Saturday, November 2, 2013

On "Riding with Strangers" by Elijah Wald ***

A big fan of Kerouac, especially when I was younger, I often had romantic notions of taking off on a hitchhiking tour of the country. But I knew that I would never dare such a thing. In reality, I suppose, I'd rather drive across the country--and would have preferred that even then. There is something that scares me a bit about getting into cars with strangers and also makes me feel a bit of an imposition. I'd have been more likely to hop a freight, had it been legal and halfway safe.

Nevertheless, I think I had higher hopes for this book than it could manage to deliver. It reminded me a bit of a book I own called Zen Driving. It's slick, written very clearly for a trade audience, and it delivers on that count. But I think sometimes trade books can be a bit too slick, such that they seem almost formulaic and glib, as if some editor went through and removed from it the interesting points of personality and made everything safe.

Which is not to say that Riding with Strangers is a bad book. I enjoyed it. It was a quick read. But I didn't find it very inspiring, and it's best sections--about the history and culture of hitching--were short and gathered in the middle of the narrative.

The book runs like this. Wald decides to hitchhike across the country, from his home in Boston to friends in Seattle. Over forty, he's done such trips many times. We get to go along for the ride, meeting his various compatriots, people who give him rides. We find out that hitching is much quicker than we might expect; he's rarely stuck anywhere for more than a couple of hours, and as he puts it, he gets across the country faster and more comfortably than he would on a bus.

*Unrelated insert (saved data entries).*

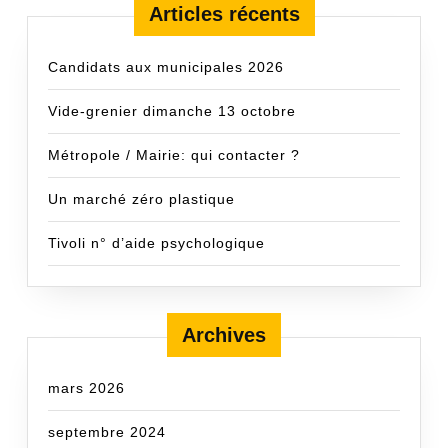
Articles récents
Candidats aux municipales 2026
Vide-grenier dimanche 13 octobre
Métropole / Mairie: qui contacter ?
Un marché zéro plastique
Tivoli n° d’aide psychologique
Archives
mars 2026
septembre 2024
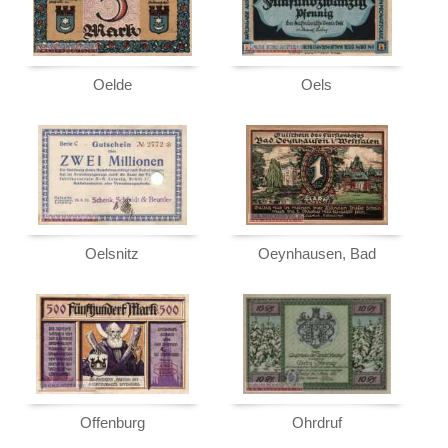
Otterndorf a. Elbe
Ottmachau
Oybin
Oelde
Oels
Orte mit P...
Orte mit Q...
Orte mit R...
Orte mit S...
Orte mit T...
Orte mit U...
Oelsnitz
Oeynhausen, Bad
Orte mit V...
Orte mit W...
Orte mit X...
Orte mit Z...
Offenburg
Ohrdruf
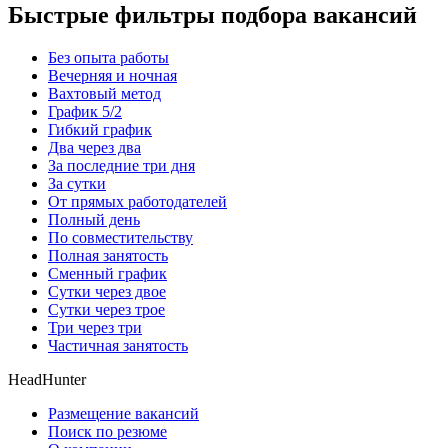
Быстрые фильтры подбора вакансий
Без опыта работы
Вечерняя и ночная
Вахтовый метод
График 5/2
Гибкий график
Два через два
За последние три дня
За сутки
От прямых работодателей
Полный день
По совместительству
Полная занятость
Сменный график
Сутки через двое
Сутки через трое
Три через три
Частичная занятость
HeadHunter
Размещение вакансий
Поиск по резюме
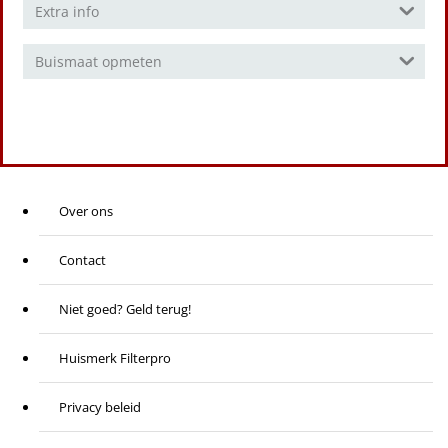
Extra info
Buismaat opmeten
Over ons
Contact
Niet goed? Geld terug!
Huismerk Filterpro
Privacy beleid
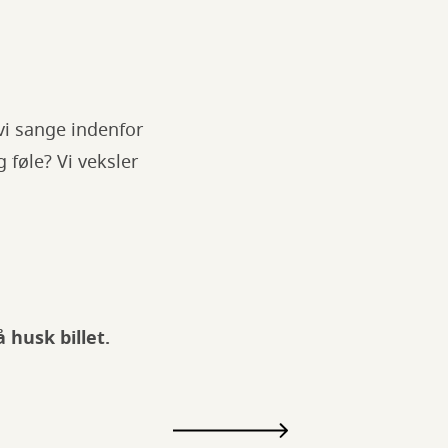
i sange indenfor
 føle? Vi veksler
 husk billet.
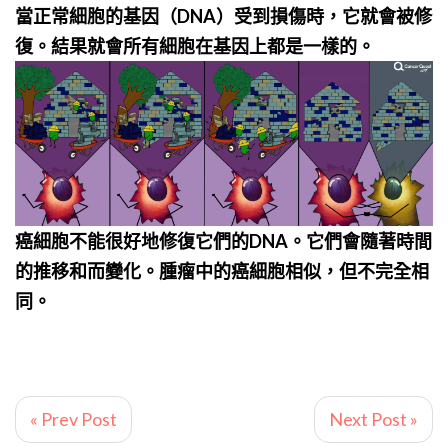
當正常細胞的基因（
DNA
）受到損傷時，它就會被修
復。結果就會所有細胞在基因上都是一樣的。
癌細胞不能很好地修復它們的DNA。它們會隨著時間
的推移和而變化。腫瘤中的癌細胞相似，但不完全相
同。
« Prev Post
Next Post »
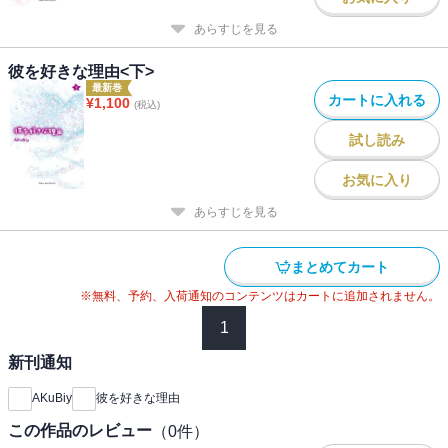
あらすじを見る
彼を好きな理由<下>
最新巻
カートに入れる
¥
1,100
(税込)
試し読み
お気に入り
あらすじを見る
まとめてカート
※無料、予約、入荷通知のコンテンツはカートに追加されません。
1
新刊通知
AKuBiy
彼を好きな理由
この作品のレビュー
（
0
件）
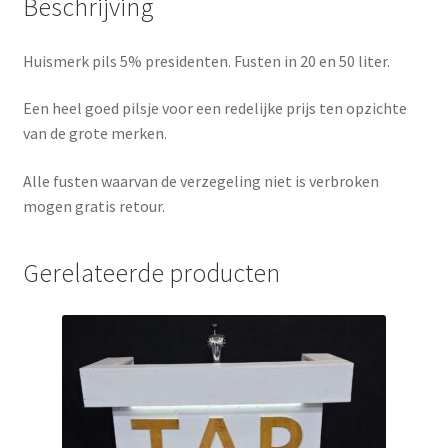
Beschrijving
Huismerk pils 5% presidenten. Fusten in 20 en 50 liter.
Een heel goed pilsje voor een redelijke prijs ten opzichte
van de grote merken.
Alle fusten waarvan de verzegeling niet is verbroken
mogen gratis retour.
Gerelateerde producten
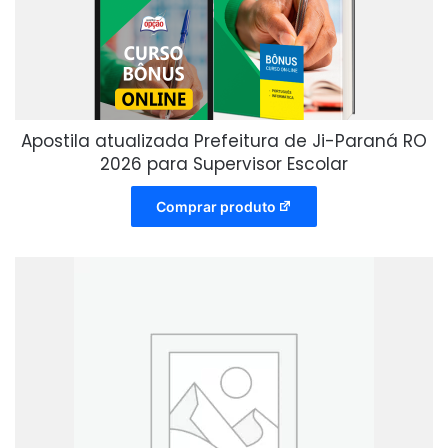
Apostila atualizada Prefeitura de Ji-Paraná RO
2026 para Supervisor Escolar
Comprar produto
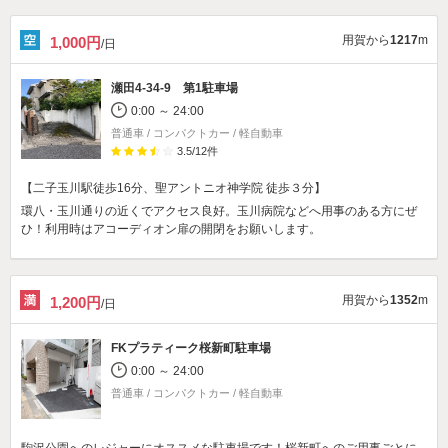
用賀から
1217
m
1,000円
/日
瀬田4-34-9 第1駐車場
0:00 ～ 24:00
普通車 / コンパクトカー / 軽自動車
3.5
/
12
件
【二子玉川駅徒歩16分、聖アントニオ神学院 徒歩３分】
環八・玉川通りの近くでアクセス良好。玉川病院などへ用事のある方にぜ
ひ！利用時はアコーディオン扉の開閉をお願いします。
用賀から
1352
m
1,200円
/日
FKプラティーク桜新町駐車場
0:00 ～ 24:00
普通車 / コンパクトカー / 軽自動車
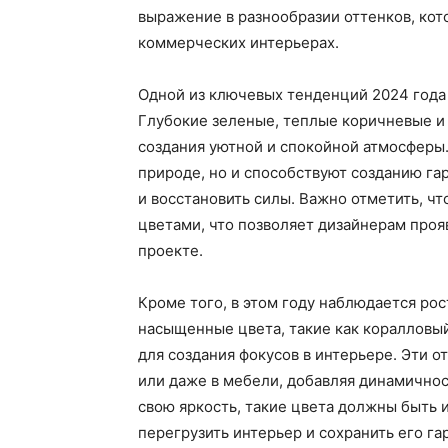
выражение в разнообразии оттенков, кото
коммерческих интерьерах.
Одной из ключевых тенденций 2024 года
Глубокие зеленые, теплые коричневые и 
создания уютной и спокойной атмосферы.
природе, но и способствуют созданию га
и восстановить силы. Важно отметить, чт
цветами, что позволяет дизайнерам проя
проекте.
Кроме того, в этом году наблюдается рос
насыщенные цвета, такие как коралловы
для создания фокусов в интерьере. Эти о
или даже в мебели, добавляя динамичнос
свою яркость, такие цвета должны быть 
перегрузить интерьер и сохранить его г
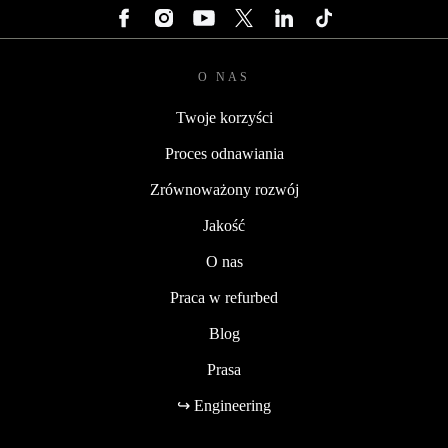
O NAS
Twoje korzyści
Proces odnawiania
Zrównoważony rozwój
Jakość
O nas
Praca w refurbed
Blog
Prasa
↪ Engineering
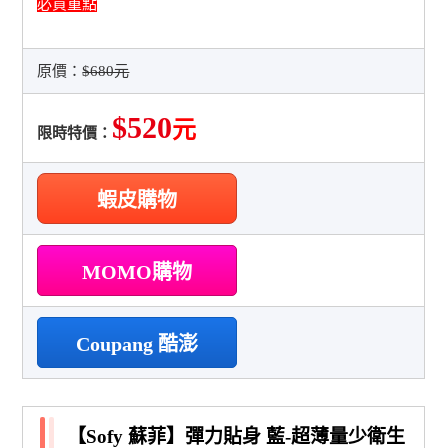
必買重點
原價：
$680元
$520
元
限時特價：
蝦皮購物
MOMO購物
Coupang 酷澎
【Sofy 蘇菲】彈力貼身 藍-超薄量少衛生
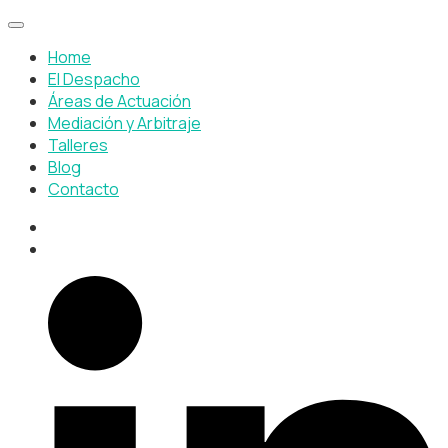
Home
El Despacho
Áreas de Actuación
Mediación y Arbitraje
Talleres
Blog
Contacto
+34 649 243 918
despacho@susanaduque.com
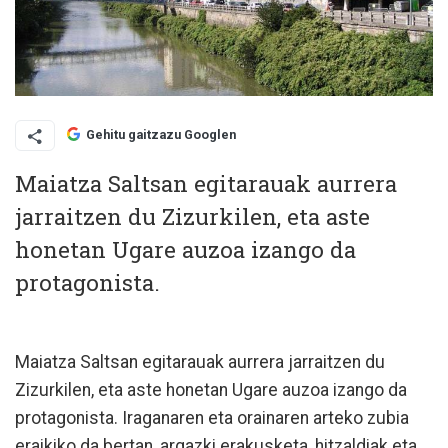
Gehitu gaitzazu Googlen
Maiatza Saltsan egitarauak aurrera
jarraitzen du Zizurkilen, eta aste
honetan Ugare auzoa izango da
protagonista.
Maiatza Saltsan egitarauak aurrera jarraitzen du
Zizurkilen, eta aste honetan Ugare auzoa izango da
protagonista. Iraganaren eta orainaren arteko zubia
eraikiko da bertan, argazki erakusketa, hitzaldiak eta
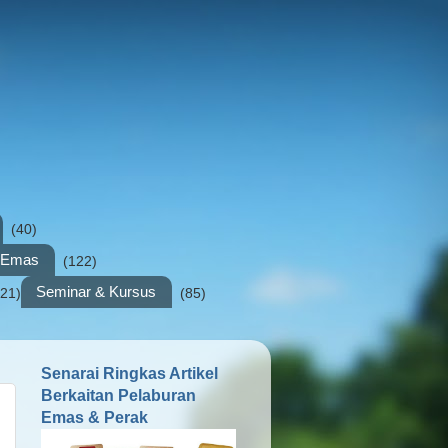
(40)
n Emas
(122)
Seminar & Kursus
(21)
(85)
Senarai Ringkas Artikel
Berkaitan Pelaburan
Emas & Perak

In one of the more interesting asides, he discusses the ethnicity of those who give him rides. He notes that the ethnicities have become more varied in the past decade, that one can see the changing nature of the country just in who proffers rides. If he's on the Interstate, it's more than likely going to be someone who is not a white native-born American (at least, it proves so on this trip, picked up as he is by a Mexican and numerous recent immigrants from Eastern Europe and Russia). If it's a country road, it's more than likely going to be a WASP. He almost never is picked up by African Americans (and never by Africans). He muses that this goes back to the long history of racism in the country, as well as the nature of where African Americans live (big cities). There's a notable difference when he goes South and finds that shared rides are actually more common. As he notes, as far as race goes, in the North, white people don't care if a black people get big as long as they don't get too close, but in the South it's just the opposite: white people don't mind how close they get as long as black people don't get too big. I thought it actually a very interesting observation, having grown up out West and moved to the South; I'd always felt the West more tense and racist--but less open about racism as well. This may be why

Interior chapters focus on the origin of the word "hitchhike," hitchhiking techniques, hitchhiking manners, and which types of vehicles make for the best or the most likely drives. Turns out hitching out of a large city is difficult, because most drivers are in a rush and aren't going far and don't want to stop. It's easier to hitch on a smaller highway. Truck and rest stops make good places to scare up a ride, which often consists of just asking around. One can also position one's self at an on-ramp. Signs are dubious but sometimes helpful. Women generally have an easier time getting rides than men (no surprise there), and more than two is a crowd. Big trucks are good for rides; SUVs, however, seldom offer a lift.

Also: it's illegal to hitchhike in many states. That was perhaps the most interesting thing to me, how the writer had to dodge cops or be careful with where he tried to get a ride, and it sort of makes the prospect of hitchhiking to me even less appealing. I might well be fine asking for a ride, but if I might get harassed by a cop for doing so, such isn't going to be to my liking.